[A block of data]
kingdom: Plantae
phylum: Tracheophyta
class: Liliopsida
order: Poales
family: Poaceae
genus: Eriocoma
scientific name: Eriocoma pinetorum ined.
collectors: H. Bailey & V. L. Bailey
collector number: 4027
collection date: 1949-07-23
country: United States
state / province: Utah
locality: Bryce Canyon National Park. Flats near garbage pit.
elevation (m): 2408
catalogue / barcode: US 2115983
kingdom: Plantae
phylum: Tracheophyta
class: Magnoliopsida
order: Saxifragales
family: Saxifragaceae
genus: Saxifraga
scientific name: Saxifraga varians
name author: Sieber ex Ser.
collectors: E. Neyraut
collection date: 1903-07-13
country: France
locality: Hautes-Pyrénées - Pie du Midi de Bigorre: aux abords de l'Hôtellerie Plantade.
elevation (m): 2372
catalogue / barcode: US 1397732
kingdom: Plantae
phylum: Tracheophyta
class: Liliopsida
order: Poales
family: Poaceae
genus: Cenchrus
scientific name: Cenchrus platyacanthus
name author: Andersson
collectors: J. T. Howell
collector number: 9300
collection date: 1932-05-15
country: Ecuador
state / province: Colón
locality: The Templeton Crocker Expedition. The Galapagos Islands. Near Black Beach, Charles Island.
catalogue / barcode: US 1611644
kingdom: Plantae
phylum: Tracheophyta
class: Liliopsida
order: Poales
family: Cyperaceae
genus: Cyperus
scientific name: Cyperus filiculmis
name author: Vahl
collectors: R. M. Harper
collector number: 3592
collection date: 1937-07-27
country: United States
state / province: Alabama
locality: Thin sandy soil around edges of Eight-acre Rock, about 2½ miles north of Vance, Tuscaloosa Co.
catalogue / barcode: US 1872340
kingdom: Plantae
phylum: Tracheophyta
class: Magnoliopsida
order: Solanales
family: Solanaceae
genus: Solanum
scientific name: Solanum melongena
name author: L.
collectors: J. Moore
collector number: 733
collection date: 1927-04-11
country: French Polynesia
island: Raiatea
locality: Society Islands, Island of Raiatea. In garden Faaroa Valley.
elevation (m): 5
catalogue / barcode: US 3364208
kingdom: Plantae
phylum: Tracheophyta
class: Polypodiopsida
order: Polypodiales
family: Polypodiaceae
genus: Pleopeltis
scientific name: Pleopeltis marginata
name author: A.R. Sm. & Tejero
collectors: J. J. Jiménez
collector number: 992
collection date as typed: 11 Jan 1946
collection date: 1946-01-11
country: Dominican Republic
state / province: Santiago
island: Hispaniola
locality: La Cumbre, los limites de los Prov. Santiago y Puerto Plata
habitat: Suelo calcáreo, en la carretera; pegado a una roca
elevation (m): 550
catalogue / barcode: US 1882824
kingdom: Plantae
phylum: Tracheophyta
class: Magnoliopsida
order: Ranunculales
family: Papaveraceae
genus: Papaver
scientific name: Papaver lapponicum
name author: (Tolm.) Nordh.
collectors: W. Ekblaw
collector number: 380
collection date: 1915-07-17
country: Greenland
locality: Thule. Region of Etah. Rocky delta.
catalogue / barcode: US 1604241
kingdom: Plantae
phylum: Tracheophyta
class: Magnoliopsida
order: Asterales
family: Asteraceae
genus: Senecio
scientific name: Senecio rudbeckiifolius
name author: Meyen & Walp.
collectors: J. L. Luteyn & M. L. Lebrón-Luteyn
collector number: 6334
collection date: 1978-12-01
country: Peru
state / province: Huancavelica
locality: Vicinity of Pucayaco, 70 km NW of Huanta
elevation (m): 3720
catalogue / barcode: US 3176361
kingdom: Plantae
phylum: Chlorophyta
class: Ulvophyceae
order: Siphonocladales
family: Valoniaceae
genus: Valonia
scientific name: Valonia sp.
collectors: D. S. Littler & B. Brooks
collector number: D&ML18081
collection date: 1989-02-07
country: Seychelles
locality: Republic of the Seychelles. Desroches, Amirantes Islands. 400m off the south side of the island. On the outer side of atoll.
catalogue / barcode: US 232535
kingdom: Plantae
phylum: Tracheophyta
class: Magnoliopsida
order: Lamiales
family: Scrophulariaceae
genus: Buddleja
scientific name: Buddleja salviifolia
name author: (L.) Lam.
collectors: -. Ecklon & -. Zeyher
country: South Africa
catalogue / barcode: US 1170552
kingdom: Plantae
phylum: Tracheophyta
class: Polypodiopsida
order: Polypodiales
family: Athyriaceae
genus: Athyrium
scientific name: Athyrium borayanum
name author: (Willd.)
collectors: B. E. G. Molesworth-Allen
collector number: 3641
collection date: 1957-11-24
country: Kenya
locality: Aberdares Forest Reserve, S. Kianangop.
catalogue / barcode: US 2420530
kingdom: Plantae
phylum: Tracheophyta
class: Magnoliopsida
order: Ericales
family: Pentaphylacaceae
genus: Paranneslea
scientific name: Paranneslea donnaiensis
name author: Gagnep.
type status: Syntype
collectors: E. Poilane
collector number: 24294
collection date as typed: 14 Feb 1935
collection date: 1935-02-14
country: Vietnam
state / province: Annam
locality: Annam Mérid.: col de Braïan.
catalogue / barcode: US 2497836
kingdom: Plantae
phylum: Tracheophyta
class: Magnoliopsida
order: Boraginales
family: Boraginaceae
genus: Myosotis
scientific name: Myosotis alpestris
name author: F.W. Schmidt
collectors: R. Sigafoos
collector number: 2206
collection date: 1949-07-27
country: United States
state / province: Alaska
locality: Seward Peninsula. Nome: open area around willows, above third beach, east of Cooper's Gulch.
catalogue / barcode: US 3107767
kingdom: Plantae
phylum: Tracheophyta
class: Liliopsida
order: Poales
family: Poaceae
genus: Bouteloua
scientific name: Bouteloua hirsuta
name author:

GOAL - Write out every one of the lines above word for word, with nothing changed.

EXPECTED ANSWER -
kingdom: Plantae
phylum: Tracheophyta
class: Liliopsida
order: Poales
family: Poaceae
genus: Eriocoma
scientific name: Eriocoma pinetorum ined.
collectors: H. Bailey & V. L. Bailey
collector number: 4027
collection date: 1949-07-23
country: United States
state / province: Utah
locality: Bryce Canyon National Park. Flats near garbage pit.
elevation (m): 2408
catalogue / barcode: US 2115983
kingdom: Plantae
phylum: Tracheophyta
class: Magnoliopsida
order: Saxifragales
family: Saxifragaceae
genus: Saxifraga
scientific name: Saxifraga varians
name author: Sieber ex Ser.
collectors: E. Neyraut
collection date: 1903-07-13
country: France
locality: Hautes-Pyrénées - Pie du Midi de Bigorre: aux abords de l'Hôtellerie Plantade.
elevation (m): 2372
catalogue / barcode: US 1397732
kingdom: Plantae
phylum: Tracheophyta
class: Liliopsida
order: Poales
family: Poaceae
genus: Cenchrus
scientific name: Cenchrus platyacanthus
name author: Andersson
collectors: J. T. Howell
collector number: 9300
collection date: 1932-05-15
country: Ecuador
state / province: Colón
locality: The Templeton Crocker Expedition. The Galapagos Islands. Near Black Beach, Charles Island.
catalogue / barcode: US 1611644
kingdom: Plantae
phylum: Tracheophyta
class: Liliopsida
order: Poales
family: Cyperaceae
genus: Cyperus
scientific name: Cyperus filiculmis
name author: Vahl
collectors: R. M. Harper
collector number: 3592
collection date: 1937-07-27
country: United States
state / province: Alabama
locality: Thin sandy soil around edges of Eight-acre Rock, about 2½ miles north of Vance, Tuscaloosa Co.
catalogue / barcode: US 1872340
kingdom: Plantae
phylum: Tracheophyta
class: Magnoliopsida
order: Solanales
family: Solanaceae
genus: Solanum
scientific name: Solanum melongena
name author: L.
collectors: J. Moore
collector number: 733
collection date: 1927-04-11
country: French Polynesia
island: Raiatea
locality: Society Islands, Island of Raiatea. In garden Faaroa Valley.
elevation (m): 5
catalogue / barcode: US 3364208
kingdom: Plantae
phylum: Tracheophyta
class: Polypodiopsida
order: Polypodiales
family: Polypodiaceae
genus: Pleopeltis
scientific name: Pleopeltis marginata
name author: A.R. Sm. & Tejero
collectors: J. J. Jiménez
collector number: 992
collection date as typed: 11 Jan 1946
collection date: 1946-01-11
country: Dominican Republic
state / province: Santiago
island: Hispaniola
locality: La Cumbre, los limites de los Prov. Santiago y Puerto Plata
habitat: Suelo calcáreo, en la carretera; pegado a una roca
elevation (m): 550
catalogue / barcode: US 1882824
kingdom: Plantae
phylum: Tracheophyta
class: Magnoliopsida
order: Ranunculales
family: Papaveraceae
genus: Papaver
scientific name: Papaver lapponicum
name author: (Tolm.) Nordh.
collectors: W. Ekblaw
collector number: 380
collection date: 1915-07-17
country: Greenland
locality: Thule. Region of Etah. Rocky delta.
catalogue / barcode: US 1604241
kingdom: Plantae
phylum: Tracheophyta
class: Magnoliopsida
order: Asterales
family: Asteraceae
genus: Senecio
scientific name: Senecio rudbeckiifolius
name author: Meyen & Walp.
collectors: J. L. Luteyn & M. L. Lebrón-Luteyn
collector number: 6334
collection date: 1978-12-01
country: Peru
state / province: Huancavelica
locality: Vicinity of Pucayaco, 70 km NW of Huanta
elevation (m): 3720
catalogue / barcode: US 3176361
kingdom: Plantae
phylum: Chlorophyta
class: Ulvophyceae
order: Siphonocladales
family: Valoniaceae
genus: Valonia
scientific name: Valonia sp.
collectors: D. S. Littler & B. Brooks
collector number: D&ML18081
collection date: 1989-02-07
country: Seychelles
locality: Republic of the Seychelles. Desroches, Amirantes Islands. 400m off the south side of the island. On the outer side of atoll.
catalogue / barcode: US 232535
kingdom: Plantae
phylum: Tracheophyta
class: Magnoliopsida
order: Lamiales
family: Scrophulariaceae
genus: Buddleja
scientific name: Buddleja salviifolia
name author: (L.) Lam.
collectors: -. Ecklon & -. Zeyher
country: South Africa
catalogue / barcode: US 1170552
kingdom: Plantae
phylum: Tracheophyta
class: Polypodiopsida
order: Polypodiales
family: Athyriaceae
genus: Athyrium
scientific name: Athyrium borayanum
name author: (Willd.)
collectors: B. E. G. Molesworth-Allen
collector number: 3641
collection date: 1957-11-24
country: Kenya
locality: Aberdares Forest Reserve, S. Kianangop.
catalogue / barcode: US 2420530
kingdom: Plantae
phylum: Tracheophyta
class: Magnoliopsida
order: Ericales
family: Pentaphylacaceae
genus: Paranneslea
scientific name: Paranneslea donnaiensis
name author: Gagnep.
type status: Syntype
collectors: E. Poilane
collector number: 24294
collection date as typed: 14 Feb 1935
collection date: 1935-02-14
country: Vietnam
state / province: Annam
locality: Annam Mérid.: col de Braïan.
catalogue / barcode: US 2497836
kingdom: Plantae
phylum: Tracheophyta
class: Magnoliopsida
order: Boraginales
family: Boraginaceae
genus: Myosotis
scientific name: Myosotis alpestris
name author: F.W. Schmidt
collectors: R. Sigafoos
collector number: 2206
collection date: 1949-07-27
country: United States
state / province: Alaska
locality: Seward Peninsula. Nome: open area around willows, above third beach, east of Cooper's Gulch.
catalogue / barcode: US 3107767
kingdom: Plantae
phylum: Tracheophyta
class: Liliopsida
order: Poales
family: Poaceae
genus: Bouteloua
scientific name: Bouteloua hirsuta
name author:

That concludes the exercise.